RECORDS SUPPLIED:
"""
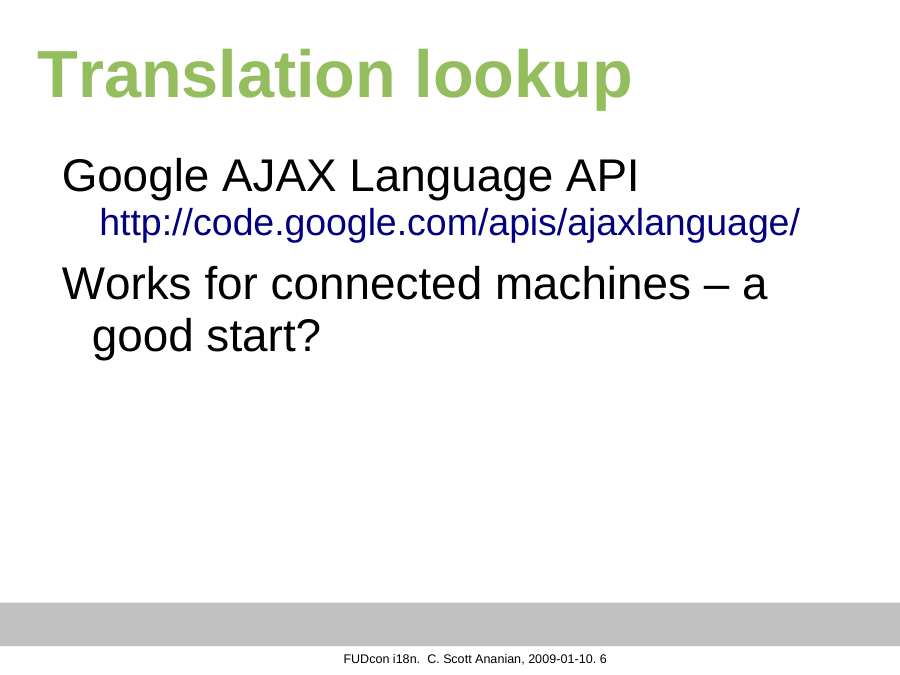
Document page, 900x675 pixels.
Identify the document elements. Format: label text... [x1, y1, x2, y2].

list Google AJAX Language API http://code.google.com/apis/ajaxlanguage/ Works for connected machines – a good start? [61, 150, 844, 675]
title Translation lookup [37, 37, 856, 211]
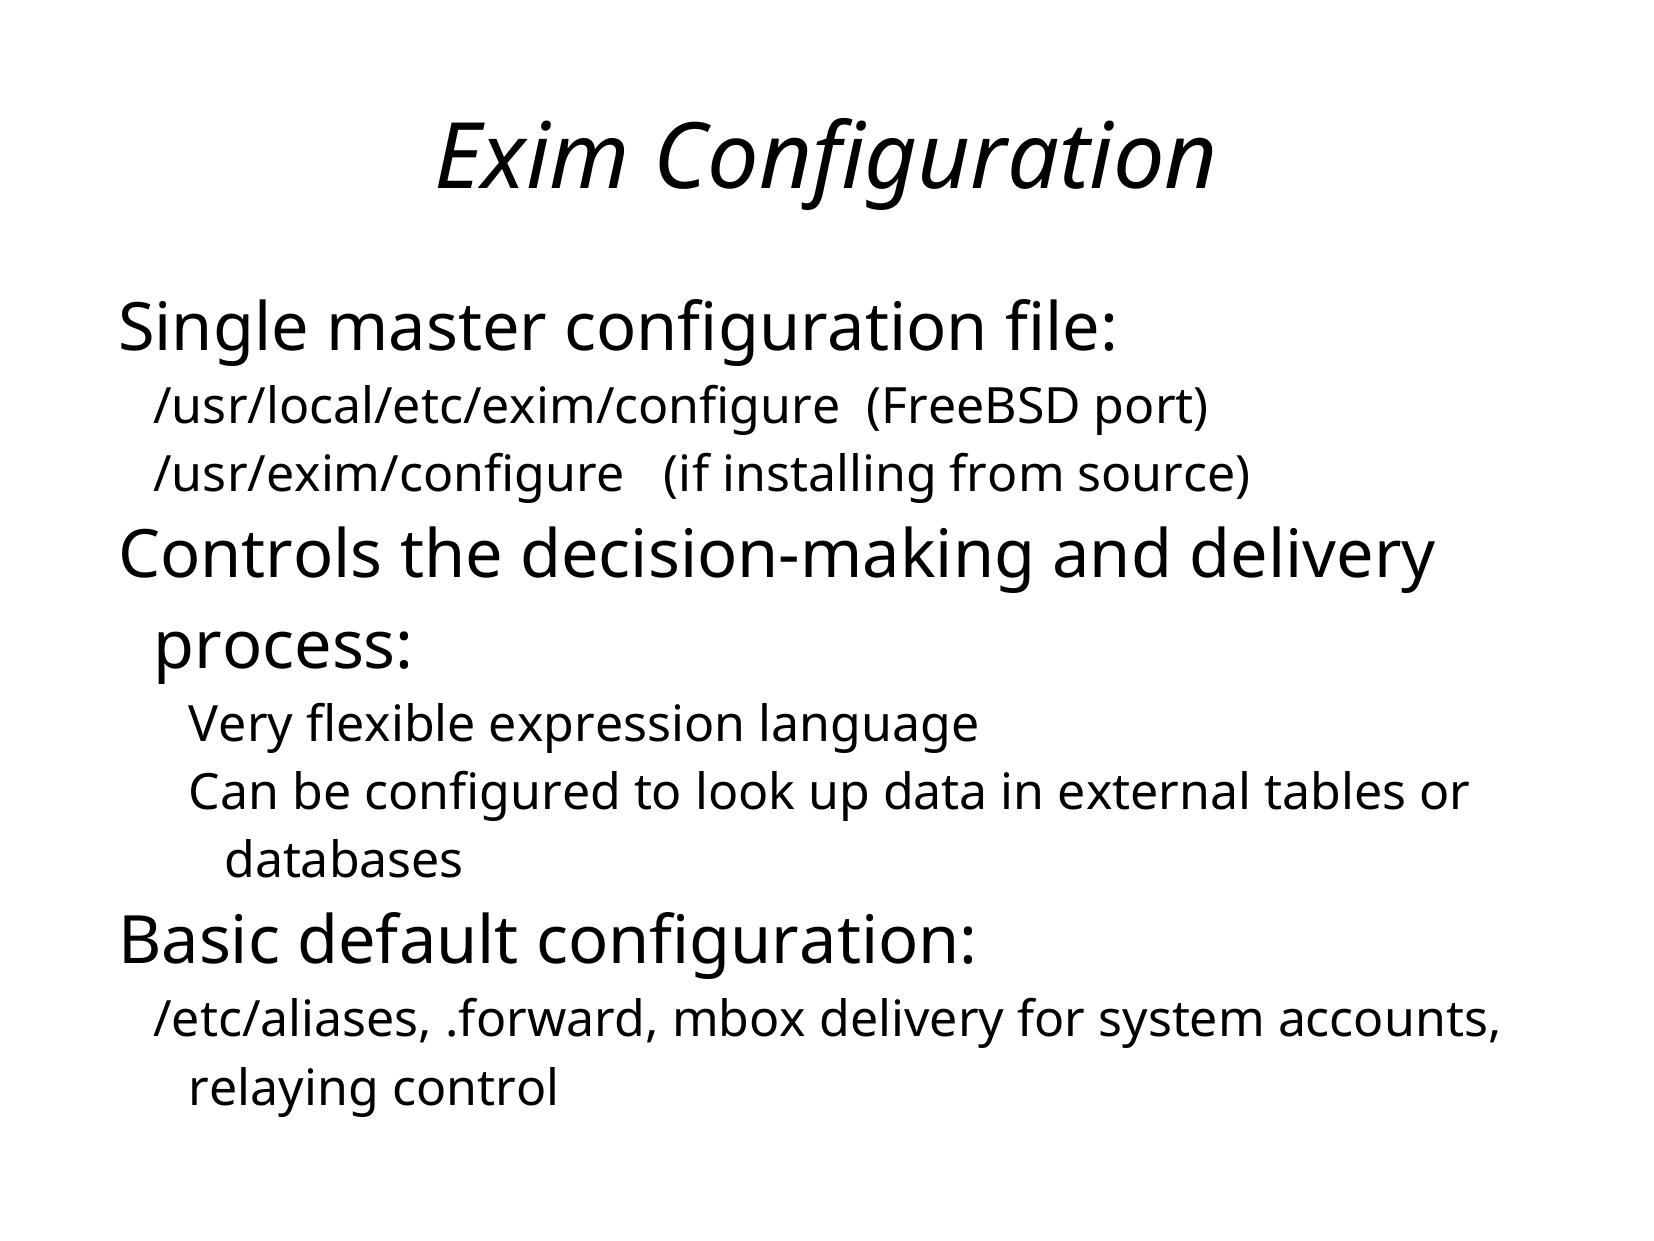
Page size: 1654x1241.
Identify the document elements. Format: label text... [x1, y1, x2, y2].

title Exim Configuration [82, 49, 1571, 257]
subtitle Single master configuration file: /usr/local/etc/exim/configure (FreeBSD port) /usr/exim/configure (if installing from source) Controls the decision-making and delivery process: Very flexible expression language Can be configured to look up data in external tables or databases Basic default configuration: /etc/aliases, .forward, mbox delivery for system accounts, relaying control [82, 290, 1571, 1109]
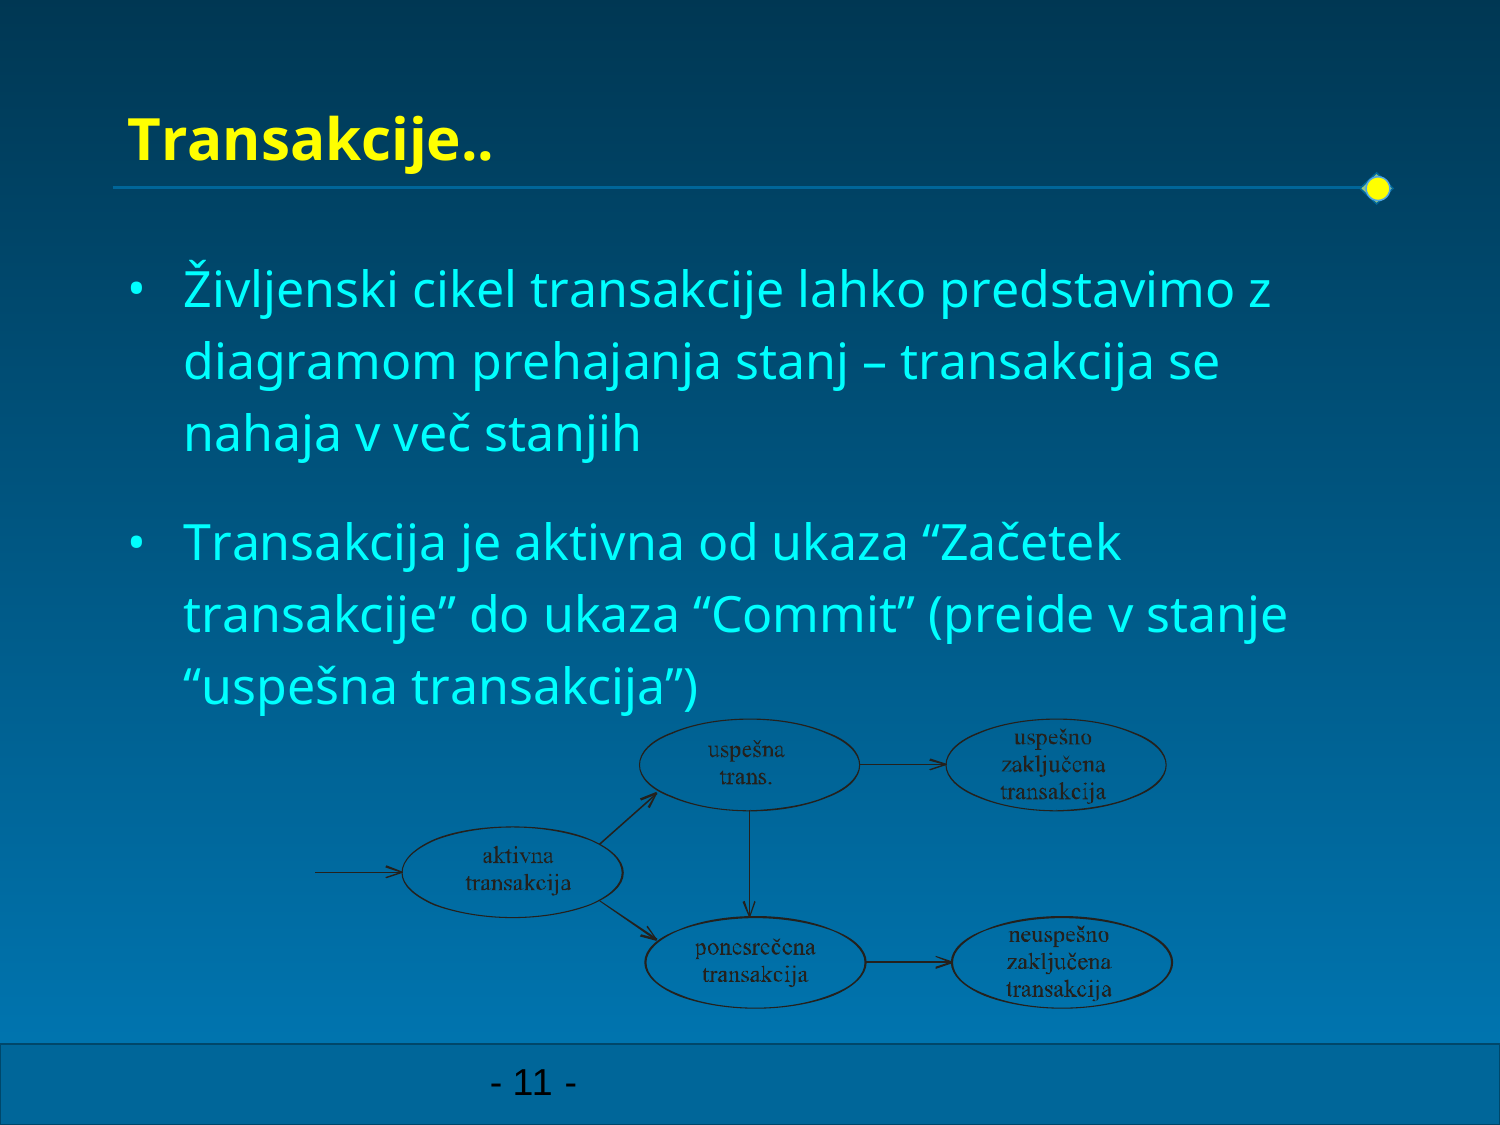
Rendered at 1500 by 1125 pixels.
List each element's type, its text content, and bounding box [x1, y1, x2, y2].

title Transakcije.. [112, 94, 1388, 181]
chart [312, 716, 1176, 1012]
list Življenski cikel transakcije lahko predstavimo z diagramom prehajanja stanj – transakcija se nahaja v več stanjih Transakcija je aktivna od ukaza “Začetek transakcije” do ukaza “Commit” (preide v stanje “uspešna transakcija”) [112, 237, 1388, 656]
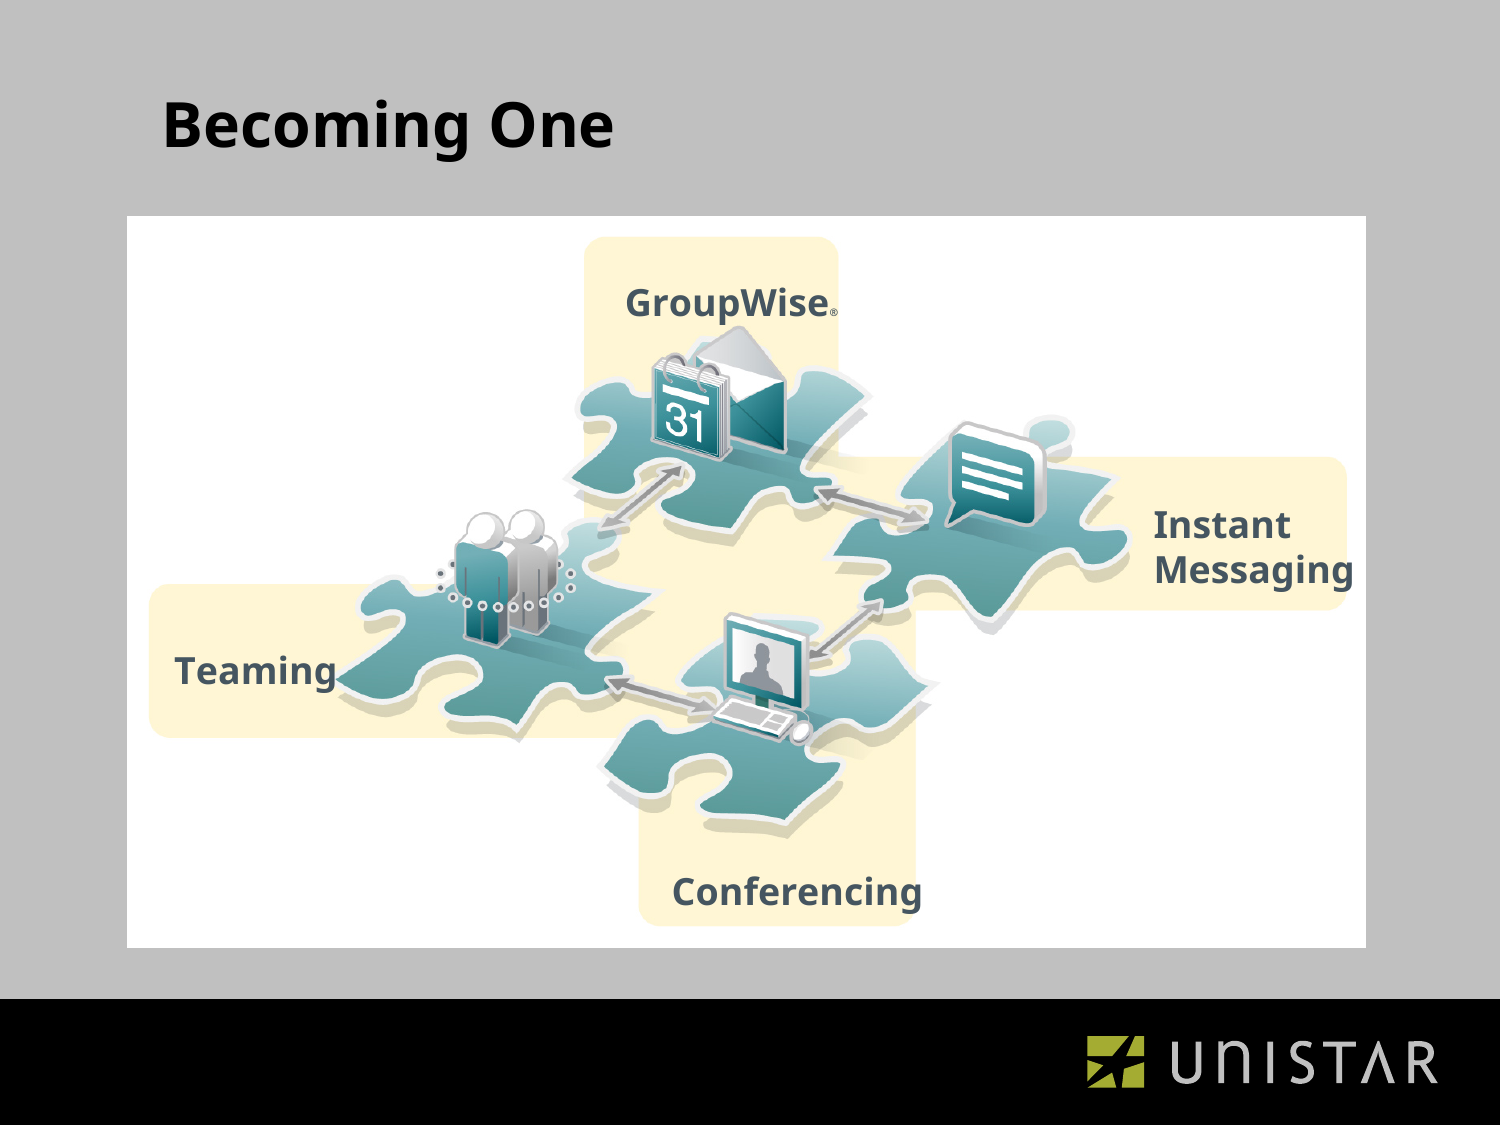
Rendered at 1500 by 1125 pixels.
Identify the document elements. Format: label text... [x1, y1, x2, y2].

text_box Instant Messaging [1138, 494, 1363, 589]
picture [127, 216, 1366, 948]
text_box GroupWise® [610, 268, 849, 326]
text_box Conferencing [656, 857, 929, 915]
text_box Teaming [159, 637, 344, 695]
title Becoming One [161, 41, 1383, 205]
"""
WHAT YOU ARE ASKED TO DO:
Please rewrite all the records above with "Identify the document elements" swapped for "Locate the page elements", changing nothing else, and leave the pictures out.

THE RESULT:
Document page, 900x675 pixels.
Locate the page elements. Format: label text... [x1, y1, x2, y2].

list Google AJAX Language API http://code.google.com/apis/ajaxlanguage/ Works for connected machines – a good start? [61, 150, 844, 675]
title Translation lookup [37, 37, 856, 211]
Page size: 1654x1241.
Locate the page elements. Format: label text... [x1, y1, x2, y2].

title Exim Configuration [82, 49, 1571, 257]
subtitle Single master configuration file: /usr/local/etc/exim/configure (FreeBSD port) /usr/exim/configure (if installing from source) Controls the decision-making and delivery process: Very flexible expression language Can be configured to look up data in external tables or databases Basic default configuration: /etc/aliases, .forward, mbox delivery for system accounts, relaying control [82, 290, 1571, 1109]
Rendered at 1500 by 1125 pixels.
List each element's type, its text content, and bounding box [x1, y1, x2, y2].

title Transakcije.. [112, 94, 1388, 181]
chart [312, 716, 1176, 1012]
list Življenski cikel transakcije lahko predstavimo z diagramom prehajanja stanj – transakcija se nahaja v več stanjih Transakcija je aktivna od ukaza “Začetek transakcije” do ukaza “Commit” (preide v stanje “uspešna transakcija”) [112, 237, 1388, 656]
Rendered at 1500 by 1125 pixels.
Locate the page elements. Format: label text... [x1, y1, x2, y2].

text_box Instant Messaging [1138, 494, 1363, 589]
picture [127, 216, 1366, 948]
text_box GroupWise® [610, 268, 849, 326]
text_box Conferencing [656, 857, 929, 915]
text_box Teaming [159, 637, 344, 695]
title Becoming One [161, 41, 1383, 205]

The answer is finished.